**STORED DATA**.
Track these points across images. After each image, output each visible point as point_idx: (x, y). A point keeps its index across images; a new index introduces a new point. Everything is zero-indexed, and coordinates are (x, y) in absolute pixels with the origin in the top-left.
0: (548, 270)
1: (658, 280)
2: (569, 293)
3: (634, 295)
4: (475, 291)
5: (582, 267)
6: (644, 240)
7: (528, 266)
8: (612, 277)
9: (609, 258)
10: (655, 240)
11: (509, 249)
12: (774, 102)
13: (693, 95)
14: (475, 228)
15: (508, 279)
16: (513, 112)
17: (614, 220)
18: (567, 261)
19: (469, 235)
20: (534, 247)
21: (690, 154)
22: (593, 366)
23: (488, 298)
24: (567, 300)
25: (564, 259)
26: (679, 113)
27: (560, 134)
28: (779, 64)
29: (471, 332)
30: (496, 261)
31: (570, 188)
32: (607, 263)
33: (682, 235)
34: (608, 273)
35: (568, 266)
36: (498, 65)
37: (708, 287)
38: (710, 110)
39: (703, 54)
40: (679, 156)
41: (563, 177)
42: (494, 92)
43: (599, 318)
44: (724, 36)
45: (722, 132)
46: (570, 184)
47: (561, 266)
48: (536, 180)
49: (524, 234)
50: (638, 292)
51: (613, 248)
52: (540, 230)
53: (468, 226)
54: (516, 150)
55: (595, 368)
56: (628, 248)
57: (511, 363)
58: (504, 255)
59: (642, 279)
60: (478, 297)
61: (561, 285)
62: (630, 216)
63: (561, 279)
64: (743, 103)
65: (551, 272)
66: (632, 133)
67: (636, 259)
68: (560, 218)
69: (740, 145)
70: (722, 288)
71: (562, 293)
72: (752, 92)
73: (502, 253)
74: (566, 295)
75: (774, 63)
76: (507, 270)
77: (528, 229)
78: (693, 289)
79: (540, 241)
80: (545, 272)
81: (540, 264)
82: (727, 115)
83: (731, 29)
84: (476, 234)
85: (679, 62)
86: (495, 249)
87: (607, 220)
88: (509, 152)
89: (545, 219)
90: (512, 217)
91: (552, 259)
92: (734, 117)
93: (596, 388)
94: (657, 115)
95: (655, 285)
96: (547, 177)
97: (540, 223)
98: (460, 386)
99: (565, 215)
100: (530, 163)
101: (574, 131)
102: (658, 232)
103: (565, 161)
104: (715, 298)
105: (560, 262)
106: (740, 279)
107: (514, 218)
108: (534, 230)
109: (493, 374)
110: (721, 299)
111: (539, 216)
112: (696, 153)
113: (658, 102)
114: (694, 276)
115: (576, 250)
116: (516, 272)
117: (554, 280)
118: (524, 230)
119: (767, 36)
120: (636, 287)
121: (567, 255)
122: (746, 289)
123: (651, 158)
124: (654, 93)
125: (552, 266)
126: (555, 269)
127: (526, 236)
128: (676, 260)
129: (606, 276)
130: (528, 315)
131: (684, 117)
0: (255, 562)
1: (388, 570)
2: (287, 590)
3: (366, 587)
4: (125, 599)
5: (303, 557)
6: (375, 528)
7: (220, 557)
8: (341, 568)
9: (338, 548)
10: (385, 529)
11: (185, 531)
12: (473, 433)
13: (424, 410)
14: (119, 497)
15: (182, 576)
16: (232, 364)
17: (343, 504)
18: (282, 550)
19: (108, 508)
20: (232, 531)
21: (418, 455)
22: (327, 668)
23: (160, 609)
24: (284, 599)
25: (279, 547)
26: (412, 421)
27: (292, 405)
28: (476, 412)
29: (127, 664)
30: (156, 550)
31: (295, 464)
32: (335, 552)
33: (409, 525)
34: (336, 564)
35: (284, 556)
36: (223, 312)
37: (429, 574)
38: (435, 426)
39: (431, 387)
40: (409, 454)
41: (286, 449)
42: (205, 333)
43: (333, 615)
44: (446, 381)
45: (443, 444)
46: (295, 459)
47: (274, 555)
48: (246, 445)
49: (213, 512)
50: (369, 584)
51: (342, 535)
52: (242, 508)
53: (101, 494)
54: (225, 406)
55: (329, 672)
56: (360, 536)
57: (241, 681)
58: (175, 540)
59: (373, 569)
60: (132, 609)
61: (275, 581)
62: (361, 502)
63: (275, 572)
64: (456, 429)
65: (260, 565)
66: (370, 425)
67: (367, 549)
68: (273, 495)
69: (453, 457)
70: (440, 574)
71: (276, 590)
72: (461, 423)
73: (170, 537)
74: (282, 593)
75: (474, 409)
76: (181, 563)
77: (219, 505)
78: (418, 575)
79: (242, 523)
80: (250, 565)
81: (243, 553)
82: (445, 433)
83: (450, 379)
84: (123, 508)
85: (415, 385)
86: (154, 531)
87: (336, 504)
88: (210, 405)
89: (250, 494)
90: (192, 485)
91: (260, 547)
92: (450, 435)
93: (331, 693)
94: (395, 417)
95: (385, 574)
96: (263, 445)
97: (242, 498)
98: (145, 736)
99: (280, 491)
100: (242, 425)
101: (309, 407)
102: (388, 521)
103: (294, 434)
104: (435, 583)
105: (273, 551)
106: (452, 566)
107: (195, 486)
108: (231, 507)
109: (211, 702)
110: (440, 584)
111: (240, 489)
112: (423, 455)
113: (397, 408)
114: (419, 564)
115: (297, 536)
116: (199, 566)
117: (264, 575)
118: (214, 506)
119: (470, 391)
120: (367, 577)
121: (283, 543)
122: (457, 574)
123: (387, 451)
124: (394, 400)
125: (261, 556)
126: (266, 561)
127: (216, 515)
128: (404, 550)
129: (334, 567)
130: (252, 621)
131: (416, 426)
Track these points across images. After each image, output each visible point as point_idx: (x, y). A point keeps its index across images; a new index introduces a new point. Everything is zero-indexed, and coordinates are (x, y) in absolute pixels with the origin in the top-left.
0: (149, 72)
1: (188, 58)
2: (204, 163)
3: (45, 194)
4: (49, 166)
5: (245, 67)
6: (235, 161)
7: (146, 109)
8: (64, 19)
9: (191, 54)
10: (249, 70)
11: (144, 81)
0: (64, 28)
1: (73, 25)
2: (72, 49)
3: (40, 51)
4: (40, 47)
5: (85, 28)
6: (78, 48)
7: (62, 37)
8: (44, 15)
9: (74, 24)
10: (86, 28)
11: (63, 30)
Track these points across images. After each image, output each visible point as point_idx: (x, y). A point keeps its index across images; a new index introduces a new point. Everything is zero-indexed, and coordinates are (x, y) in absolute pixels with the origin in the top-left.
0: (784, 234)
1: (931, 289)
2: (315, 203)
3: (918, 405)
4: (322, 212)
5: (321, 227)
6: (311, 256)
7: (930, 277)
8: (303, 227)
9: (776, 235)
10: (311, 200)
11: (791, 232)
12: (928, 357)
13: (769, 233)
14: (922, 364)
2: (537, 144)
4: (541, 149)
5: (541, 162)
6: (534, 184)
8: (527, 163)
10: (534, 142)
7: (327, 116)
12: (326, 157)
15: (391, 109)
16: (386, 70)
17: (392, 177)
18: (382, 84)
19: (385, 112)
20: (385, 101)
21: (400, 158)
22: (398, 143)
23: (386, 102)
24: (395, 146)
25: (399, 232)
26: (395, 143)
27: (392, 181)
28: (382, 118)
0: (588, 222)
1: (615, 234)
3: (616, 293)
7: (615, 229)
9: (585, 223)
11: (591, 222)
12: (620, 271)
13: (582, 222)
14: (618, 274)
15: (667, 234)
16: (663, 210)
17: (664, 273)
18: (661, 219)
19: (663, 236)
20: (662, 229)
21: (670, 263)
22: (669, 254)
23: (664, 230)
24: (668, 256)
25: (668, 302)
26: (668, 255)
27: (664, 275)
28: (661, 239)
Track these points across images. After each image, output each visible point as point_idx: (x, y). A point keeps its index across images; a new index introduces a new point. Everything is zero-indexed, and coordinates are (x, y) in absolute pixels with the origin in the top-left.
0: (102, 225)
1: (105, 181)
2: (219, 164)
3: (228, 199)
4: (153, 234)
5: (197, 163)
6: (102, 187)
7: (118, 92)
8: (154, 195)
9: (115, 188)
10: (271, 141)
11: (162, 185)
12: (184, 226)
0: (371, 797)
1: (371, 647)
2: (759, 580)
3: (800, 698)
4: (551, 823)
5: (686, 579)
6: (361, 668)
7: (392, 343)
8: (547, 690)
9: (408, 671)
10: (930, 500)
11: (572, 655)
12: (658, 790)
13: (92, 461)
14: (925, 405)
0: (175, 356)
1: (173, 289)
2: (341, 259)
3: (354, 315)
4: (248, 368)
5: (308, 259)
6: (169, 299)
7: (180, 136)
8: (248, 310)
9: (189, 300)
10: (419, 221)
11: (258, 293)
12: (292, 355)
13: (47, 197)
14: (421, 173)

**TO DO**. Please copy out word for word the lines that open with the start of the rows and close with the line containing "91: (552, 259)", both ends included.

**RESULT**.
Track these points across images. After each image, output each visible point as point_idx: (x, y). A point keeps its index across images; a new index introduces a new point. Everything is zero-indexed, and coordinates are (x, y) in absolute pixels with the origin in the top-left.
0: (548, 270)
1: (658, 280)
2: (569, 293)
3: (634, 295)
4: (475, 291)
5: (582, 267)
6: (644, 240)
7: (528, 266)
8: (612, 277)
9: (609, 258)
10: (655, 240)
11: (509, 249)
12: (774, 102)
13: (693, 95)
14: (475, 228)
15: (508, 279)
16: (513, 112)
17: (614, 220)
18: (567, 261)
19: (469, 235)
20: (534, 247)
21: (690, 154)
22: (593, 366)
23: (488, 298)
24: (567, 300)
25: (564, 259)
26: (679, 113)
27: (560, 134)
28: (779, 64)
29: (471, 332)
30: (496, 261)
31: (570, 188)
32: (607, 263)
33: (682, 235)
34: (608, 273)
35: (568, 266)
36: (498, 65)
37: (708, 287)
38: (710, 110)
39: (703, 54)
40: (679, 156)
41: (563, 177)
42: (494, 92)
43: (599, 318)
44: (724, 36)
45: (722, 132)
46: (570, 184)
47: (561, 266)
48: (536, 180)
49: (524, 234)
50: (638, 292)
51: (613, 248)
52: (540, 230)
53: (468, 226)
54: (516, 150)
55: (595, 368)
56: (628, 248)
57: (511, 363)
58: (504, 255)
59: (642, 279)
60: (478, 297)
61: (561, 285)
62: (630, 216)
63: (561, 279)
64: (743, 103)
65: (551, 272)
66: (632, 133)
67: (636, 259)
68: (560, 218)
69: (740, 145)
70: (722, 288)
71: (562, 293)
72: (752, 92)
73: (502, 253)
74: (566, 295)
75: (774, 63)
76: (507, 270)
77: (528, 229)
78: (693, 289)
79: (540, 241)
80: (545, 272)
81: (540, 264)
82: (727, 115)
83: (731, 29)
84: (476, 234)
85: (679, 62)
86: (495, 249)
87: (607, 220)
88: (509, 152)
89: (545, 219)
90: (512, 217)
91: (552, 259)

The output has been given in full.